I made some minimal changes to the Java SDK to try out setting the request id when sending a signal: minimal patch to support idempotentSignal · awwx/temporal-sdk-java-idempotent-signal@29bc619 · GitHub

In my testing, it does seem to work:

  • Additional signals after the first with the same request id are ignored.
  • I can send a signal with a particular request id, shut down the Temporal service and restart, send the signal again with the same request id, and the second signal is again ignored.
  • I can send multiple signals (each with a different request id), and then the same signals again (each with the same request id as the original signal), and the second set of signals is ignored.

Originally we didn’t want to treat request-id as a business dedupe id to avoid storing them for the duration of the workflow. The current implementation does store them. But I’m not sure if we want to keep doing this.

AWS SQS for example has a deduplication interval of 5 minutes; my opinion is that this might be sufficient for network glitches but is too short for durable execution.

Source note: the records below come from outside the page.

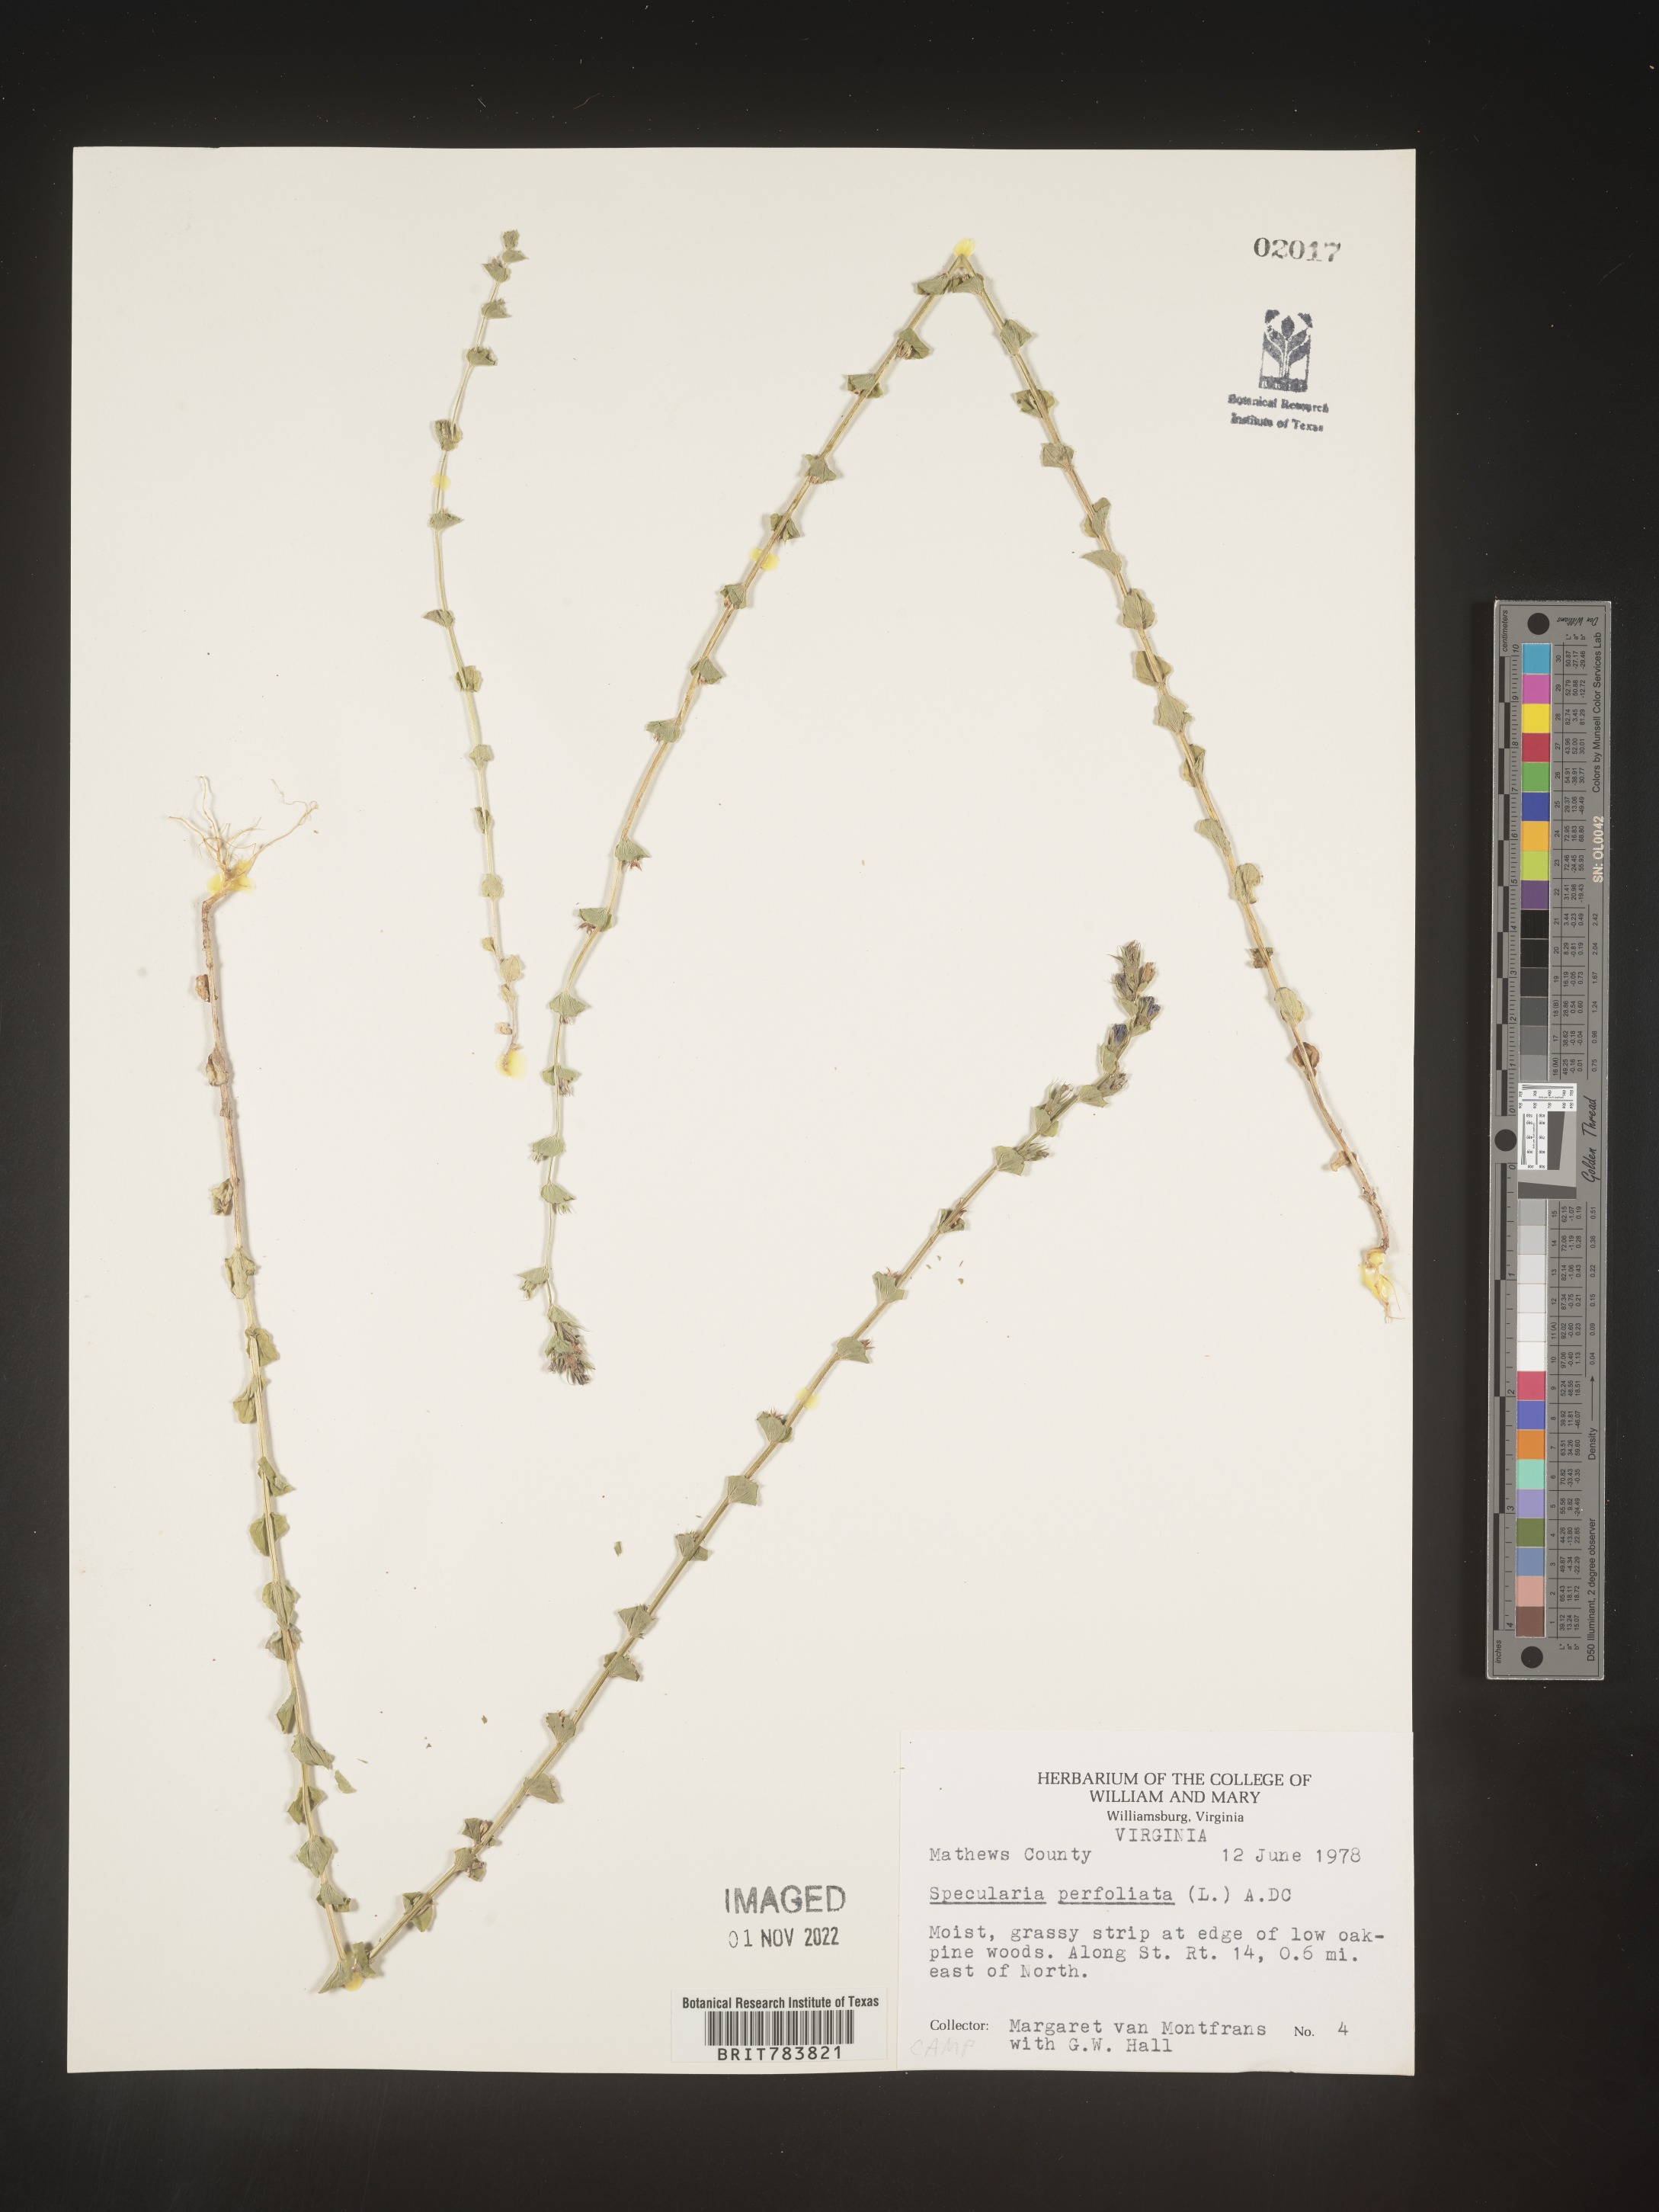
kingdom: Plantae
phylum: Tracheophyta
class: Magnoliopsida
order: Asterales
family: Campanulaceae
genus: Triodanis
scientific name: Triodanis perfoliata
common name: Clasping venus' looking-glass
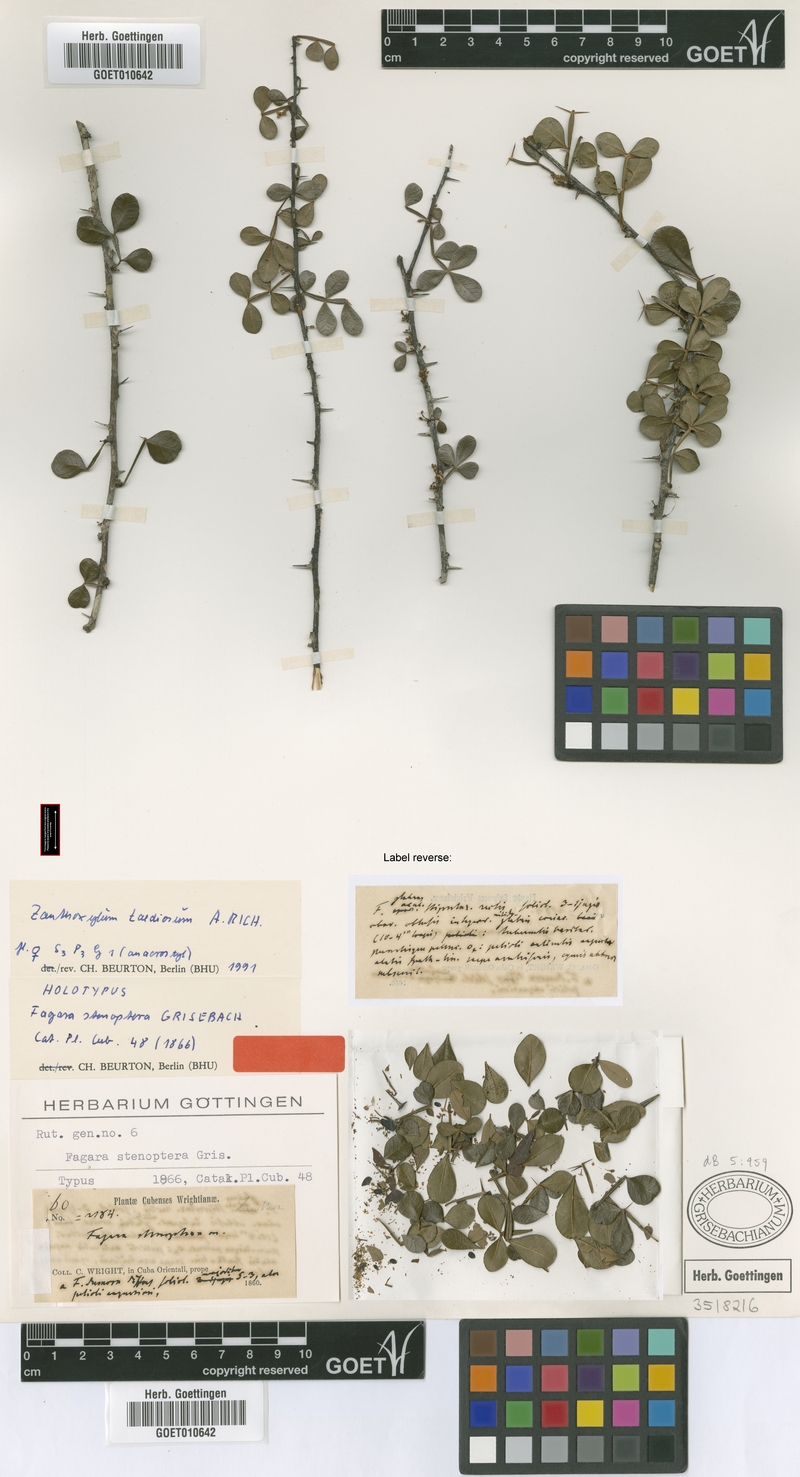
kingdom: Plantae
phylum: Tracheophyta
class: Magnoliopsida
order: Sapindales
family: Rutaceae
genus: Zanthoxylum
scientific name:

Suppose we have a system making API calls to the Temporal service through the Temporal SDK and our system crashes; perhaps it might need manual intervention or a bug fix to get it going again. Maybe we have 24-hour ops on call and can get it fixed in an hour or two; maybe it needs a bug fix and it takes a couple of days.

My thought is that a deduplication interval of a week is a reasonable amount of time for durable execution; enough time to roll out a bug fix if needed, but not keeping old request ids around forever.

To be really useful we would need to allow user provided uniqueness id which is not limited to uuid. While it’s possible this is a change that requires server side change. Implementing the retention for these ids adds even more complexity.

I’ll make sure that this is included into the list of improvements.

Do we actually need to remove older dedupe ids?

Some request ids are already stored in the workflow history.

The amount of data taken up by a request id is small.

If someone were really concerned about history size, they could use nanoids, which are even smaller.

It breaks deterministic replay of workflow history to delete older dedupe ids.

The request id or dedupe id used is an important part of the history to understand the operation of the system: “I sent a signal, the workflow ignored it, why?” “Look at the request id, it was the same in a previously sent signal.”

Perhaps it would be both simpler and more effective to make the request id or dedupe id part of the workflow history.

.

By the way, are request ids actually limited to uuid’s? In my testing I wasn’t using uuid’s and didn’t run into a problem (though there might have been some other part of the system that would have complained if a non-uuid request id had gotten to it)

Unfortunately, it is not enforced in the same way with every database. It must be UUID with Cassandra.